The system stores and distributes structured, semi-structured, and unstructured data across multiple servers. ECL uses an "apply schema on read" method to infer the structure of stored data when it is queried, instead of when it is stored. Quantcast File System was available about the same time.
Systems up until 2008 were 100% structured relational data.
Since then, Teradata has added unstructured data types including XML, JSON, and Avro. (now Lexis Nexis Group) developed a C -based distributed file-sharing framework for data storage and query. The two platforms were merged into HPCC (or High-Performance Computing Cluster) Systems and in 2011, HPCC was open-sourced under the Apache v2.0 License.
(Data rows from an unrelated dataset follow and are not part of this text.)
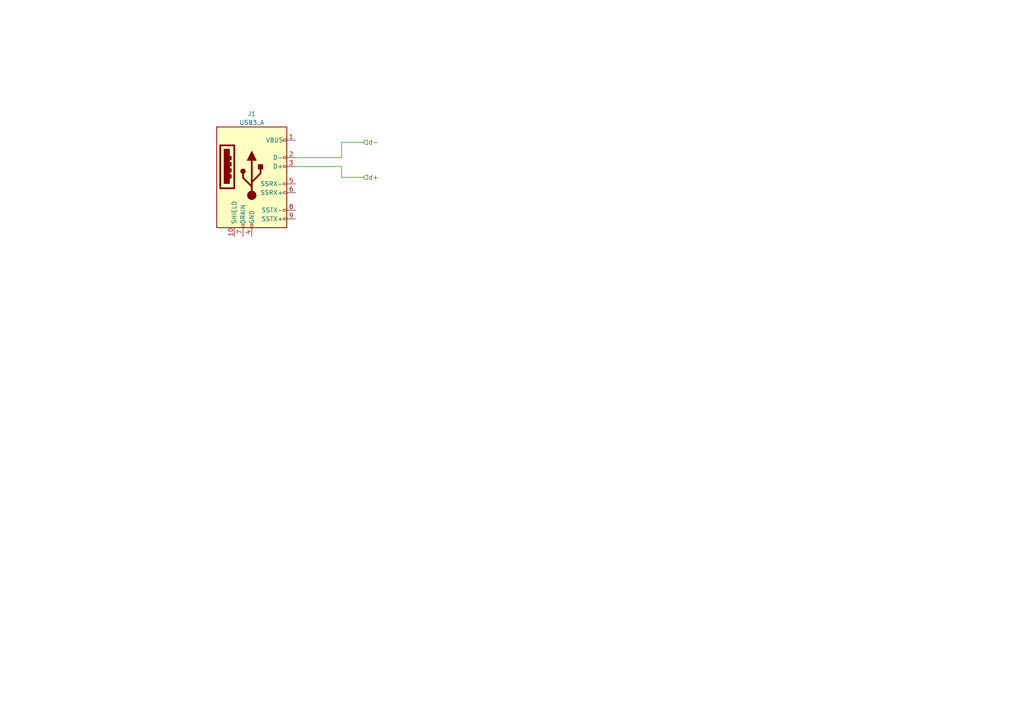
<source format=kicad_sch>
(kicad_sch (version 20230121) (generator eeschema)

  (uuid 6f65aa07-5808-4430-b24c-f8b031e7f0d3)

  (paper "A4")

  


  (wire (pts (xy 99.06 48.26) (xy 99.06 51.435))
    (stroke (width 0) (type default))
    (uuid 29787416-255b-4629-903b-f4f1ad6bef2a)
  )
  (wire (pts (xy 85.725 45.72) (xy 99.06 45.72))
    (stroke (width 0) (type default))
    (uuid 438bdf22-24e8-4225-ad1b-276defa53543)
  )
  (wire (pts (xy 99.06 41.275) (xy 105.41 41.275))
    (stroke (width 0) (type default))
    (uuid 94b9c583-bed4-454b-b57e-8f928c0afc39)
  )
  (wire (pts (xy 99.06 45.72) (xy 99.06 41.275))
    (stroke (width 0) (type default))
    (uuid a5e767b4-5e71-482c-bc29-b6fefe17ab2b)
  )
  (wire (pts (xy 85.725 48.26) (xy 99.06 48.26))
    (stroke (width 0) (type default))
    (uuid dbac0af3-d6c9-4786-a063-ea740c90d14a)
  )
  (wire (pts (xy 99.06 51.435) (xy 105.41 51.435))
    (stroke (width 0) (type default))
    (uuid e991b8c5-229a-4904-a8d1-f20d60313ec1)
  )

  (hierarchical_label "d-" (shape input) (at 105.41 41.275 0) (fields_autoplaced)
    (effects (font (size 1.27 1.27)) (justify left))
    (uuid 6cb82e3e-dacb-4479-b7d4-bd35e1eb4882)
  )
  (hierarchical_label "d+" (shape input) (at 105.41 51.435 0) (fields_autoplaced)
    (effects (font (size 1.27 1.27)) (justify left))
    (uuid 82ee4a25-7ab2-4aeb-80bb-be804546c466)
  )

  (symbol (lib_id "Connector:USB3_A") (at 73.025 50.8 0) (unit 1)
    (in_bom yes) (on_board yes) (dnp no) (fields_autoplaced)
    (uuid 39ec3046-399b-4ec4-9343-6786ecd3757e)
    (property "Reference" "J1" (at 73.025 33.02 0)
      (effects (font (size 1.27 1.27)))
    )
    (property "Value" "USB3_A" (at 73.025 35.56 0)
      (effects (font (size 1.27 1.27)))
    )
    (property "Footprint" "" (at 76.835 48.26 0)
      (effects (font (size 1.27 1.27)) hide)
    )
    (property "Datasheet" "~" (at 76.835 48.26 0)
      (effects (font (size 1.27 1.27)) hide)
    )
    (pin "1" (uuid af59fb2c-f846-4997-b3db-20be7d88c2cf))
    (pin "10" (uuid 8564d556-c698-4dc0-b080-8f4233b65012))
    (pin "2" (uuid 6725bdf0-061d-4b84-8656-2f910543ed77))
    (pin "3" (uuid 6e0d8030-7c02-4500-9999-77d6cb8a0470))
    (pin "4" (uuid 0787f5e5-6303-4967-9d4c-4d778d0a1e23))
    (pin "5" (uuid 6d94c5af-1f7b-448d-b6f8-e21c1f8f6bdf))
    (pin "6" (uuid 4c660d49-04a9-4b94-824e-6e0a7b50732a))
    (pin "7" (uuid 269ce736-39e7-4b62-ac02-8fc93612d3e1))
    (pin "8" (uuid 1fc3a0cd-bcb3-49cc-8773-64f869385dba))
    (pin "9" (uuid 9419c638-97cb-4f6a-bf56-fc27816ed409))
    (instances
      (project "HierarchyTest"
        (path "/dc20b726-2806-4869-81d9-be0d53dc7b3c/819b7940-54ab-4b3a-9cbc-7d39b774ba15"
          (reference "J1") (unit 1)
        )
      )
    )
  )
)

</source>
Data must be processed with advanced tools (analytics and algorithms) to reveal meaningful information.
For example, to manage a factory one must consider both visible and invisible issues with various components.
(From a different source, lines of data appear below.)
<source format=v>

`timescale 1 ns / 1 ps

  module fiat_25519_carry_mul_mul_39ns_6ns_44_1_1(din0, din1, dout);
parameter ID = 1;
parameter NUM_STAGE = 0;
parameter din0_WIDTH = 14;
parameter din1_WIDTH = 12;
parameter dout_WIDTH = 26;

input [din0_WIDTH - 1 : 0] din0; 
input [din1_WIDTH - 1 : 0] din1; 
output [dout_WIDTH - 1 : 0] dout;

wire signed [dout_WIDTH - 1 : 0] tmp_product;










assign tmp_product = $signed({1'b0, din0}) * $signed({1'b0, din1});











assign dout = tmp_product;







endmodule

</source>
In 2004, Google published a paper on a process called Map Reduce that uses a similar architecture.
The Map Reduce concept provides a parallel processing model, and an associated implementation was released to process huge amounts of data.This type of architecture inserts data into a parallel DBMS, which implements the use of Map Reduce and Hadoop frameworks.This type of framework looks to make the processing power transparent to the end user by using a front-end application server.This helps people who analyze it to effectively use the resulting insight.Big data draws from text, images, audio, video; plus it completes missing pieces through data fusion.preferring direct-attached storage (DAS) in its various forms from solid state drive (SSD) to high capacity SATA disk buried inside parallel processing nodes.